When AIDS was first discovered and little was known about it, that ignorance resulted in a great deal of paranoia, ostracism and cruelty towards AIDS patients.
Now, more than two decades after we have known about AIDS and during which the disease has been studied and treated if not cured, we might be tempted to say that AIDS no longer carries its stigma. But we would be mistaken. A new study shows that AIDS patients continue to be insulted and demeaned by doctors, nurses and other health care professionals who ought to know better. From the article:
Examples include doctors who would not visit a patient’s hospital room, neurologists who avoid looking patients in the eye, and ambulance personnel who madly threw bloodied gloves into the street after learning the injured patient carried the virus.
These instances of stigmatic events are described in the study conducted by Lance S Rintamaki of the University at Buffalo and colleagues.

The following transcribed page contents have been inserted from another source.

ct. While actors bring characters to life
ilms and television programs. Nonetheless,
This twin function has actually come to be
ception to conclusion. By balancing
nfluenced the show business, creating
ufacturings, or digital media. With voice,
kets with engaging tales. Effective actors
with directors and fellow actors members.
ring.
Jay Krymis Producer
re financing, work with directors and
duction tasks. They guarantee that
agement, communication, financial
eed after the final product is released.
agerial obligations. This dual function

The study participants report several of these events, which include a wide variety of health-care personnel. “Clinicians should have the training and common sense to avoid a lot of these behaviors, but perhaps we shouldn’t be surprised when hearing about nonclinical staff caught up in these events. They’re likely relying on the same stereotypes and misinformation about HIV that are commonplace among the general public, which may lead them to act in fearful and stigmatizing ways toward HIV-positive patients,” says Rintamaki.
This is discouraging news in the year 2008. AIDS patients and their loved ones should be prepared for these reactions and should take special care to insist on proper treatment.